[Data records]
= Beginning of Section =

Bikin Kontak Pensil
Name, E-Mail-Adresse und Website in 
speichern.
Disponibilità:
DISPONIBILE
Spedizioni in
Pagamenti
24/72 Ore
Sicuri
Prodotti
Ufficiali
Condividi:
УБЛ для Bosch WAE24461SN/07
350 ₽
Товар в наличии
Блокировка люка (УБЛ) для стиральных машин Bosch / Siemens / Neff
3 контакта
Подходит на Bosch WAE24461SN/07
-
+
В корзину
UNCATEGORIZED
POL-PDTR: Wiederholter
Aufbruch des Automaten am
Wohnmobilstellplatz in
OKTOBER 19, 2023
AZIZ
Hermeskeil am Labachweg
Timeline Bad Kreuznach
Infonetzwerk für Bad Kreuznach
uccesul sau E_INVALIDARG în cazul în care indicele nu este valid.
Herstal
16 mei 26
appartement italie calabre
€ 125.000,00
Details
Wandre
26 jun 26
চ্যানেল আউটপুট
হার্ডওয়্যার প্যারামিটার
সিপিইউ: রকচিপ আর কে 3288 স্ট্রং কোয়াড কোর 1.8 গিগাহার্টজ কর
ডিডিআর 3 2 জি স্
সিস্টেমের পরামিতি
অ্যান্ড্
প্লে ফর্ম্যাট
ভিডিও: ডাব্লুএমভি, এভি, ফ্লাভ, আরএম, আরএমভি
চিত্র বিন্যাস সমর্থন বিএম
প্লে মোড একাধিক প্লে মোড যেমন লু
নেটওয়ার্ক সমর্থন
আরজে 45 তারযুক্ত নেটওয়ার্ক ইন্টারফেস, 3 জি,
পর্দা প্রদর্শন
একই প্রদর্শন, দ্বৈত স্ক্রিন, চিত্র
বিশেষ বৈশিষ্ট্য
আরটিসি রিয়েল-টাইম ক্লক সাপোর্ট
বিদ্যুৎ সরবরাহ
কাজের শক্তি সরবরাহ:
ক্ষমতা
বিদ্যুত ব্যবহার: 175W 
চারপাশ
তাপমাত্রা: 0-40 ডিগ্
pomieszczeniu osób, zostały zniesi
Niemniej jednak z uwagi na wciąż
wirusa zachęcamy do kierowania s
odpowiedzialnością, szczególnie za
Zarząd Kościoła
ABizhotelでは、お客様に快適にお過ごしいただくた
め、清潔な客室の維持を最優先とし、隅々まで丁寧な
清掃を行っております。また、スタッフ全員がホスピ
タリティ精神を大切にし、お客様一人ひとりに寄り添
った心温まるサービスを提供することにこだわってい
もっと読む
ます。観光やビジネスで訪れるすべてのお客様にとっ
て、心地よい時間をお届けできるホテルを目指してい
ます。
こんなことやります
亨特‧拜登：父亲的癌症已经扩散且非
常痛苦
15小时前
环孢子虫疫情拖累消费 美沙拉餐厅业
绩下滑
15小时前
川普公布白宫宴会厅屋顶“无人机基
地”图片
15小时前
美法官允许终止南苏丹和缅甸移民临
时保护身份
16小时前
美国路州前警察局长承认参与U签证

= End of Section =

Request :: The required output is the lines from the one holding "তাপমাত্রা: 0-40 ডিগ্" through the last line of the entries above, copied exactly.

Response to the task ::
তাপমাত্রা: 0-40 ডিগ্
pomieszczeniu osób, zostały zniesi
Niemniej jednak z uwagi na wciąż
wirusa zachęcamy do kierowania s
odpowiedzialnością, szczególnie za
Zarząd Kościoła
ABizhotelでは、お客様に快適にお過ごしいただくた
め、清潔な客室の維持を最優先とし、隅々まで丁寧な
清掃を行っております。また、スタッフ全員がホスピ
タリティ精神を大切にし、お客様一人ひとりに寄り添
った心温まるサービスを提供することにこだわってい
もっと読む
ます。観光やビジネスで訪れるすべてのお客様にとっ
て、心地よい時間をお届けできるホテルを目指してい
ます。
こんなことやります
亨特‧拜登：父亲的癌症已经扩散且非
常痛苦
15小时前
环孢子虫疫情拖累消费 美沙拉餐厅业
绩下滑
15小时前
川普公布白宫宴会厅屋顶“无人机基
地”图片
15小时前
美法官允许终止南苏丹和缅甸移民临
时保护身份
16小时前
美国路州前警察局长承认参与U签证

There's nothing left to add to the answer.